Diperlukan kesabaran, ketelitian, pengertian dan kerjasama yang baik dengan
pasien. Pada anamnesis perlu juga ditanyakan riwayat atopi pribadi dan keluarga,
perjalanan penyakit, pekerjaan, hobi, pemakaian kosmetika, penyakit kulit yang
pernah dialami, riwayat kontak, dan pengobatan yang pernah diberikan oleh
dokter maupun dilakukan sendiri, serta kondisi lain yaitu riwayat medis umum,
dan mungkin faktor psikologis.2
Pemeriksaan fisik amat penting, karena dari lokasi dan pola kelainan kulit
yang ditemukan, dapat diketahui kemungkinan penyebabnya. Sangat penting
untuk mencari tahu lokasi awal munculnya kelainan kulit dan membuat daftar
kontaktan yang mungkin menjadi penyebabnya. Bila penderita mengalami
dermatitis kontak alergi yang kronis, informasi tentang faktor-faktor yang
mengakibatkan kekambuhan dari pasien akan sangat bermanfaat.2
Individu dengan DKA biasanya muncul gejala setelah beberapa hari
terpapar oleh alergen. Terutama pada area yang terpapar. Minimal 10 hari untuk
seseorang menghasilkan gejala sensitivitas yang spesifik. 3 Umumnya penderita
mengeluh gatal. Pada fase akut dimulai dari bercak eritema yang berbatas jelas
diikuti dengan edema, papulovesikel, vesikel atau bula. Vesikel dan bula yang
pecah menimbulkan ekskoriasi dan eksudasi. Pada DKA kronis terlihat kulit
kering, skuama, papul dan likenfikasi dengan batas tidak tegas.2
Gejala klinis fase akut DKA umumnya terjadi meningkat (escalating)
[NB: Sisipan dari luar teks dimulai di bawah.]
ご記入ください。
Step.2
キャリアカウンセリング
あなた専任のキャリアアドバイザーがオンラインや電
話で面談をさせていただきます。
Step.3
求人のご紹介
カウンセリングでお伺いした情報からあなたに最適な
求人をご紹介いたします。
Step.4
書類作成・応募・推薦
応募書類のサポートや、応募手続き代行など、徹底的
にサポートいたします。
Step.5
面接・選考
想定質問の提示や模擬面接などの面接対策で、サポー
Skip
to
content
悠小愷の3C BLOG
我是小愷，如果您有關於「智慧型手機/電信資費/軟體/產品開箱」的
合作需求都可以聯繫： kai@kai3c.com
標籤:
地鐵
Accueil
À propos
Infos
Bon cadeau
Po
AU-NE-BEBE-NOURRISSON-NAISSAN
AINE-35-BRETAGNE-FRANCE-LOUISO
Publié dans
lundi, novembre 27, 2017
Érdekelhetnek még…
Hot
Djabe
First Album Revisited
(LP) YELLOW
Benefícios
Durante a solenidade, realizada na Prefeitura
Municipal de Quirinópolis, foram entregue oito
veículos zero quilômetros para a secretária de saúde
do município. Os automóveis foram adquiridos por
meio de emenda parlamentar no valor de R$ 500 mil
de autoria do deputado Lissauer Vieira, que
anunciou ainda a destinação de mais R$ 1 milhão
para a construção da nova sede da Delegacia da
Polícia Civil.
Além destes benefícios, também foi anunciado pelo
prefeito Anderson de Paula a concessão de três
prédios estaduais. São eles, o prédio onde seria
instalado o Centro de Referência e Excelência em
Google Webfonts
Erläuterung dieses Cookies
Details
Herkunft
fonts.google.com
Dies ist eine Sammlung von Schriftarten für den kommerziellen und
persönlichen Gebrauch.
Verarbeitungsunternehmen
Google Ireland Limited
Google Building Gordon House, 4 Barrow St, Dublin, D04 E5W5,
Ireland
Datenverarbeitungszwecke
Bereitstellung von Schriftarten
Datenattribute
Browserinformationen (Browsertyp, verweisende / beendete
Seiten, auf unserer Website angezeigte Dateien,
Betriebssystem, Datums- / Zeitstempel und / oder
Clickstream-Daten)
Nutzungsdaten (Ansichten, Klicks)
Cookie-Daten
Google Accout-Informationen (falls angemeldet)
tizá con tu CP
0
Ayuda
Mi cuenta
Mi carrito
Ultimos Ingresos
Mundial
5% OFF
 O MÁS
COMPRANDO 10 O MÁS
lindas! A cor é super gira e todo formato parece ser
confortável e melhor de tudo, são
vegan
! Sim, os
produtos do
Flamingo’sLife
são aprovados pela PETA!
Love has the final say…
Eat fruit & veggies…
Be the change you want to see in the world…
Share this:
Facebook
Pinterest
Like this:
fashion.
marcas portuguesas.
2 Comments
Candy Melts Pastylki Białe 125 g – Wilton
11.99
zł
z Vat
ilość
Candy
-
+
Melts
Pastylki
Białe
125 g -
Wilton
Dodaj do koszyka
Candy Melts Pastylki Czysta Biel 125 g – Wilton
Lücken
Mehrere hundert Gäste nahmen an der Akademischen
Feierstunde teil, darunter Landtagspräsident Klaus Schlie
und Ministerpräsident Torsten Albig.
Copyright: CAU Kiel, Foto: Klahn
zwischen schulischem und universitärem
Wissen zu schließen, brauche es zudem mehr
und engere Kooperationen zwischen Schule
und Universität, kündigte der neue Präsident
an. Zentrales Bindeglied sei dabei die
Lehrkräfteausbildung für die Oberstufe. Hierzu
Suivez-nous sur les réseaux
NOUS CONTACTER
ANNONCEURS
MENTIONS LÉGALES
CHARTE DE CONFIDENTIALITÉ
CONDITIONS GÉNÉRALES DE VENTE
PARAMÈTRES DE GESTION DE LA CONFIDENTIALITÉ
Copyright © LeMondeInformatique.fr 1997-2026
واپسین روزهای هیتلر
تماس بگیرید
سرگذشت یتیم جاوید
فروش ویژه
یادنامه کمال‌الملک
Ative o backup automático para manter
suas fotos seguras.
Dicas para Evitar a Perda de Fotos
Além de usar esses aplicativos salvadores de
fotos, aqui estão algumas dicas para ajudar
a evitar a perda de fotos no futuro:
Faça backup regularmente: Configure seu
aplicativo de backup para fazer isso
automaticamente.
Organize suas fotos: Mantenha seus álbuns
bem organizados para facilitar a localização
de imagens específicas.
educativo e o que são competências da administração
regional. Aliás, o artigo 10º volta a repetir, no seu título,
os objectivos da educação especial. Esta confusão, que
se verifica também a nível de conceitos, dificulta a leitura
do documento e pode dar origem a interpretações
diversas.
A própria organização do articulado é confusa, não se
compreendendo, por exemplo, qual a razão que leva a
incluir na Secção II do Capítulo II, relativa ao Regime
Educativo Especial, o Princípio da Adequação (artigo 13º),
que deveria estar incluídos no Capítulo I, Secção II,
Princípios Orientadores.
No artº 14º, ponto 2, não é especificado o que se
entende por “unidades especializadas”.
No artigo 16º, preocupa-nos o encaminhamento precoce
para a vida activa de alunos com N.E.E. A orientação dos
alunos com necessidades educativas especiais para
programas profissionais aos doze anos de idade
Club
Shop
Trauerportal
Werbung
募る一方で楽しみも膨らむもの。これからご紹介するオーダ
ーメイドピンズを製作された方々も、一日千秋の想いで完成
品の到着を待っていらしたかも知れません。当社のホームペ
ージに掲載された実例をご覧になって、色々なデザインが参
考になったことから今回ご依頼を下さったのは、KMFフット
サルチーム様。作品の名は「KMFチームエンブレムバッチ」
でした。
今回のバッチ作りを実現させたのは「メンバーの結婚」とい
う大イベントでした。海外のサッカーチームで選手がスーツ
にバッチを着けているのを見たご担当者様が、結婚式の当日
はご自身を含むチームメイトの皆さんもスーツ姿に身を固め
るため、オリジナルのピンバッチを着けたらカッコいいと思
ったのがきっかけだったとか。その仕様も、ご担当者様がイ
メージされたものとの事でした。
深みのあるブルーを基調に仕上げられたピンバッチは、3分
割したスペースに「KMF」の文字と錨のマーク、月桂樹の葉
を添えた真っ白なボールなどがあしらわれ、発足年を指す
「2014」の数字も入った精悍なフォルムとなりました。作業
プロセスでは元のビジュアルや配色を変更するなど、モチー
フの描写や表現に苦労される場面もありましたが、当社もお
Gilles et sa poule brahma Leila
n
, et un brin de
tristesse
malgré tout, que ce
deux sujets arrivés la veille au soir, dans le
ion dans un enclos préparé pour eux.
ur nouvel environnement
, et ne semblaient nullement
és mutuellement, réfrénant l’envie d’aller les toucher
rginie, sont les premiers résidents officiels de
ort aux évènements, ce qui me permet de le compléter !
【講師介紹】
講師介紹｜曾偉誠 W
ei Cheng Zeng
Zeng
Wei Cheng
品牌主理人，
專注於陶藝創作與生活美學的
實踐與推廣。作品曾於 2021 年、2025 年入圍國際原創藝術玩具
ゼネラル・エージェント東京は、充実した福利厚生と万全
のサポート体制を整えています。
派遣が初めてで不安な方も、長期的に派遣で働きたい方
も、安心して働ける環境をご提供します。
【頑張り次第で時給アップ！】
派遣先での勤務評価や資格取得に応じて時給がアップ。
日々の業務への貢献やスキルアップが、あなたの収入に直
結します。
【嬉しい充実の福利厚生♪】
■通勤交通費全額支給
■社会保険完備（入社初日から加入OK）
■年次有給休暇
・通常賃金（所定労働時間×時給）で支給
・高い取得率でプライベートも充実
dimulai dari eritema hingga vesikel. Perkecualian pada daerah dengan kulit yang
tipis dan memungkinkan absorpsi yang lebih cepat seperti kelopak mata, mukosa
dan genital akan dominan tampak edema.3
Pola distribusi pada DKA mengikuti daerah kulit yang terpapar oleh
alergen atau kontaktan. Sehingga pola distribusi lesi dan daerah dengan gejala
DKA membuat klinisi mudah menentukan penyebab terjadinya dermatitis kontak
alergi.3

DKA dapat dibuktikan dengan uji tempel. Uji ini biasa digunakan untuk
alergen dengan berat molekul rendah yang dapat menembus stratum korneum
yang utuh (membran barier kulit yang intak). Meskipun anamnesis dari pasien
didapatkan kemungkinan adanya alergi, bukti yang nyata didapatkan dari hasil uji
kulit yang positif. Tujuan uji tempel adalah mencari atau membuktikan penyebab
DKA.2
2.7 Diagnosis Banding
Kelainan kulit pada dermatitis kontak alergi sering tidak
menunjukkan gambaran morfologi yang khas. Berbagai jenis kelainan kulit yang
harus dipertimbangkan dalam diagnosis banding adalah :
1. Dermatitis kontak iritan: Diagnosis banding yang terutama adalah
dermatitis kontak iritan. Dalam keadaan ini, diperlukan pemeriksaan uji
tempel untuk menegakkan diagnosis. Biasanya gejala dermatitis kontak
iritan lebih banyak mengarah pada nyeri dan rasa terbakar. Onset gejala
muncul berlangsung cepat setelah kontak dengan bahan iritan sehingga
biasanya pasien ingat bahan penyebabnya.
2. Dermatitis atopik: erupsi kulit yang bersifat kronik residif, pada tempat
-tempat tertentu seperti lipat siku, lipat lutut disertai riwayat atopi pada
penderita atau keluarganya. Biasanya gejalanya gatal hilang timbul
sepanjang hari terutama pada malam hari dan terkena keringat.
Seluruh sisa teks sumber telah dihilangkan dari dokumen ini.